Since I don't own one, I don't have any more bookmarks
than that :)

Are they much faster ? Absolutely.

http://www.newegg.com/Product/Product.aspx?Item=N82E16820148363

Interface Type SATA III (6gbit/sec
max)
Sequential Access - Read up to 355MB/s (3X a
hard drive)
Sequential Access - Write up to 215MB/s (2X a
hard drive)
Random 4K Read/Write: 60K / 45K IOPS (way
better...)

It's the random I/O that makes them really shine. And
especially on reading or loading stuff into memory.

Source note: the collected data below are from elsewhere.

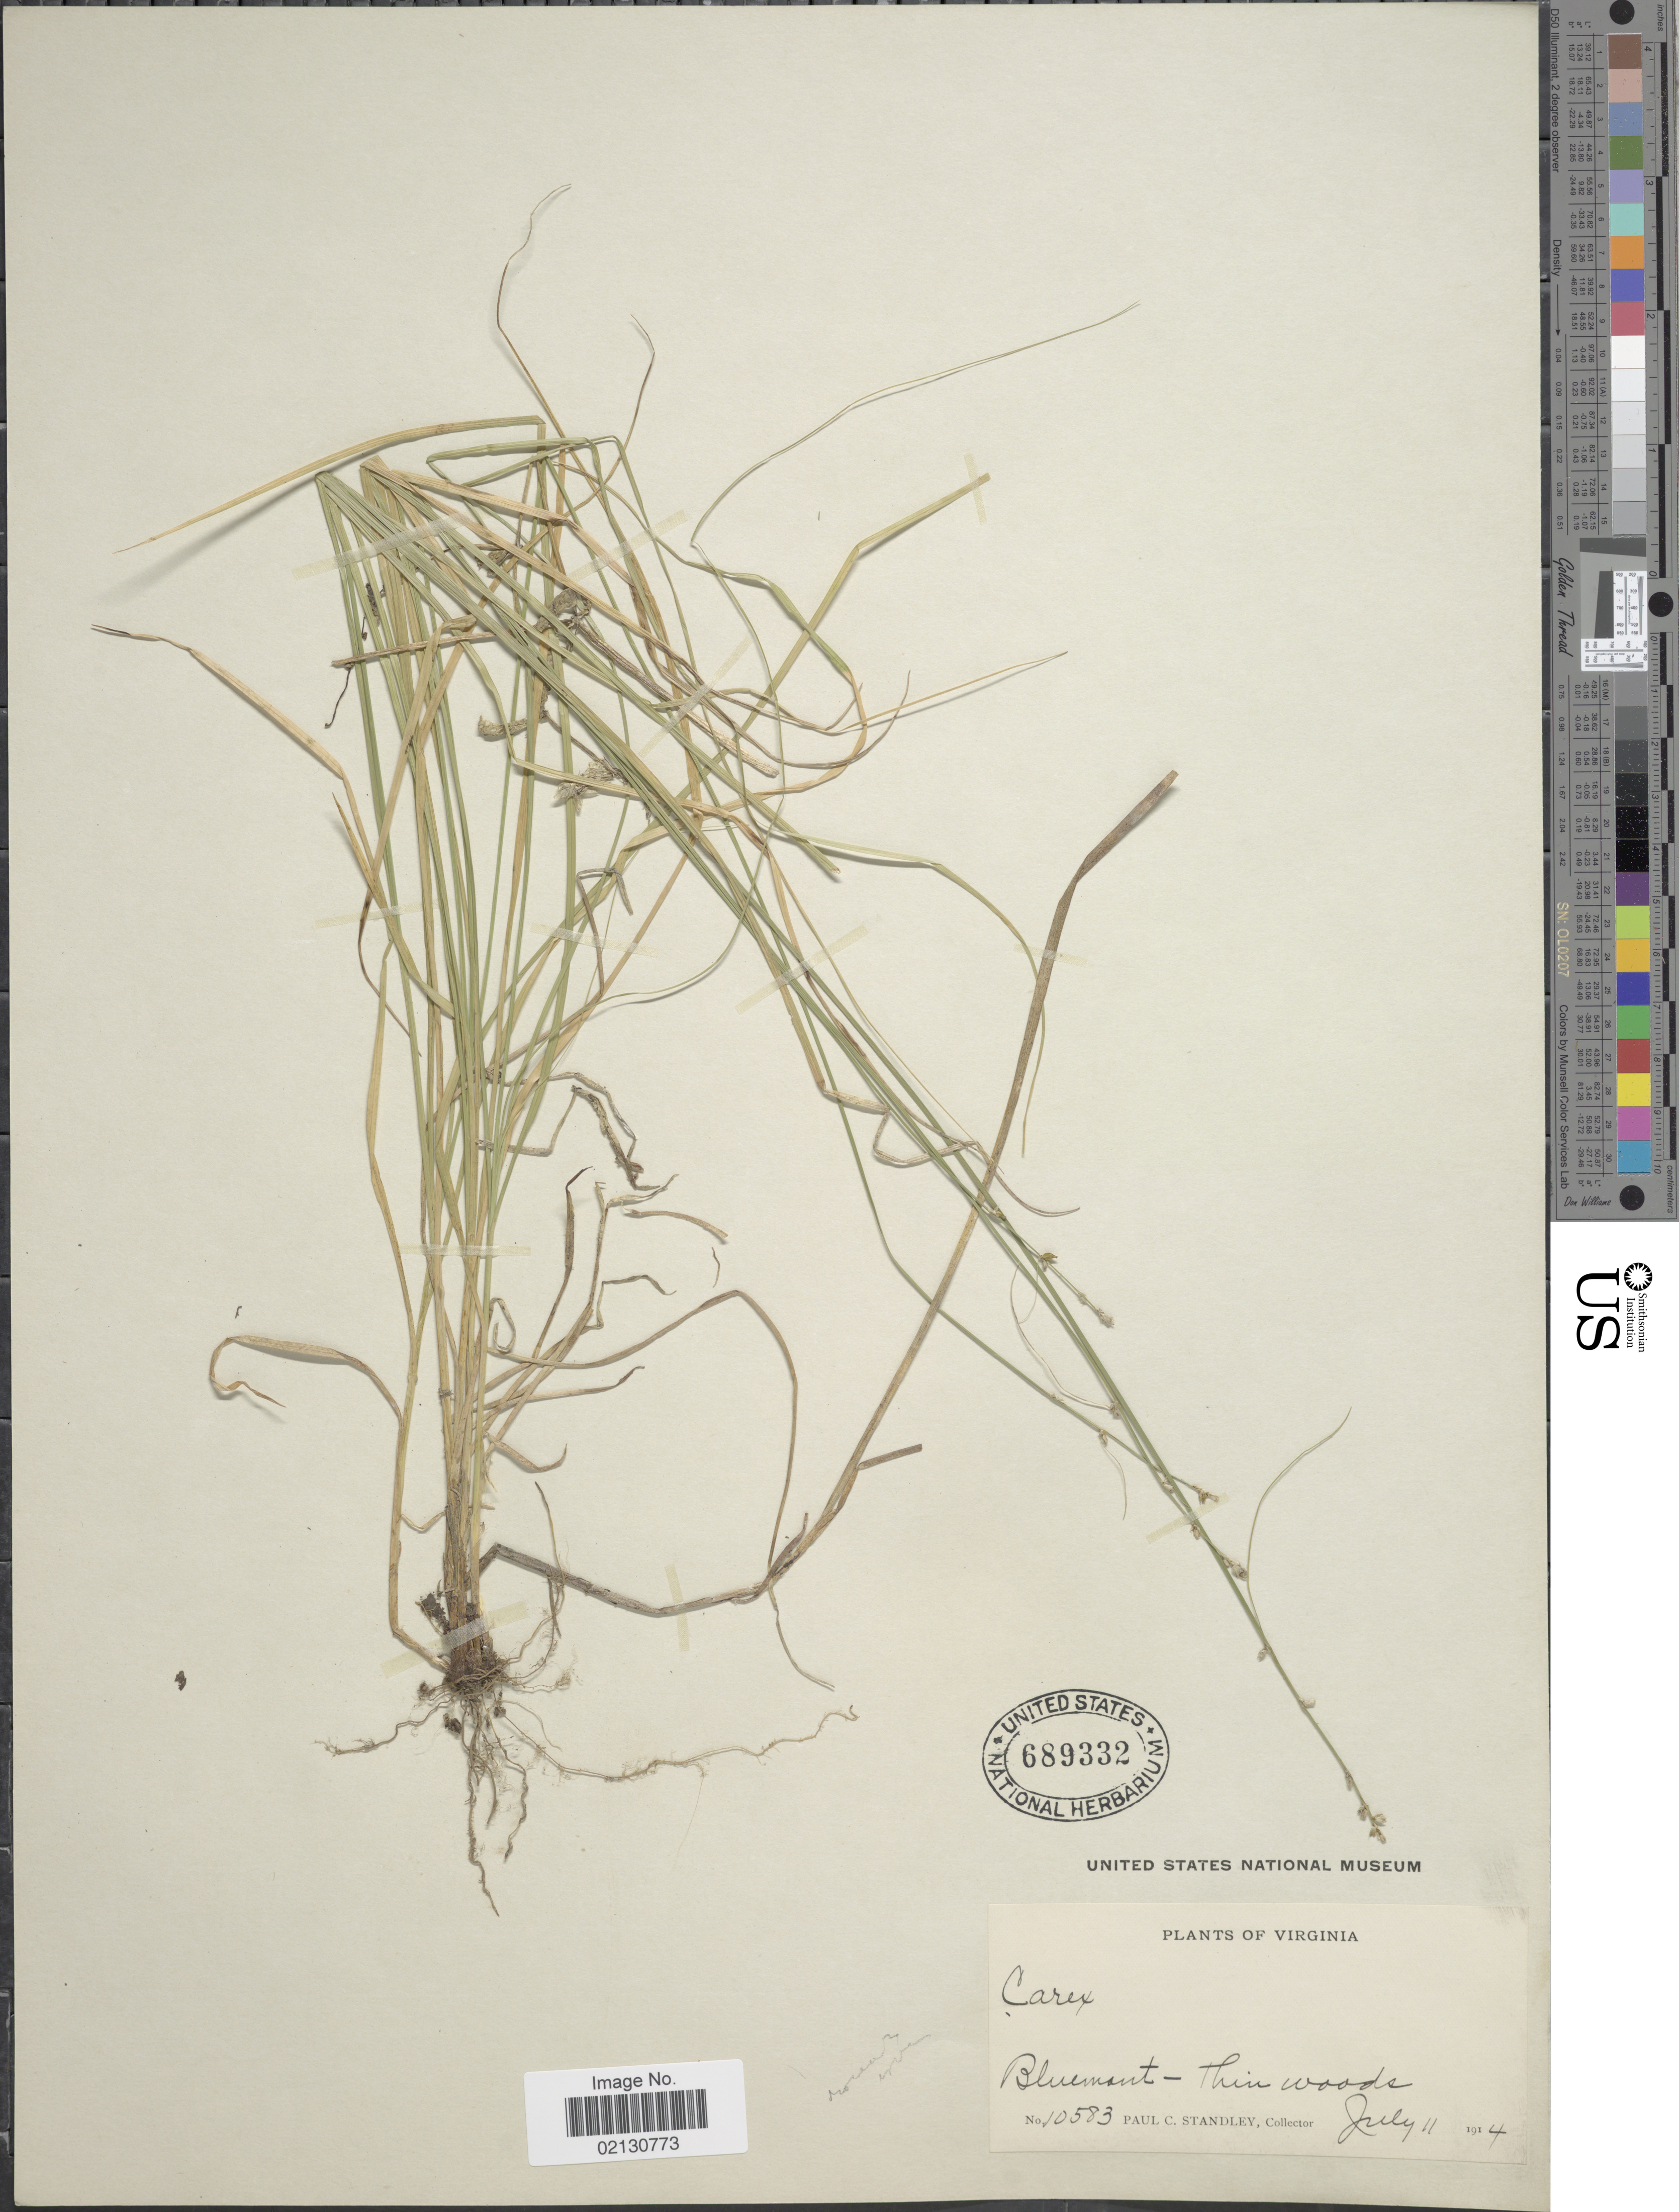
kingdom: Plantae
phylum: Tracheophyta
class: Liliopsida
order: Poales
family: Cyperaceae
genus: Carex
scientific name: Carex radiata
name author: (Wahlenb.) Small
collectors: P. C. Standley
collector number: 10583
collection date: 1914-07-11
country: United States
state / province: Virginia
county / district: Loudoun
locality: Bluemont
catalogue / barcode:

I
mean, if you wanted hard drive to have higher sequential
access, you could always put a bunch of them in RAID0,
but there is no way for the hard drive to catch up on
"IOPS". If you do random 4K reads on a hard drive,
even if you use a big RAM cache, eventually the
heads are going to need to move - and then the
hard drive loses out.

HTH,
Paul
 
K

Ken Blake

What is there to wear out if it is solid state and there are no moving
mechanical parts?? Do electrons cause friction and heat up?

"Wear out" was probably a poor choice of words. Change it to "fail"
But I can't explain what the failure is.
 
L

LouB

Ken said:
"Wear out" was probably a poor choice of words. Change it to "fail"
But I can't explain what the failure is.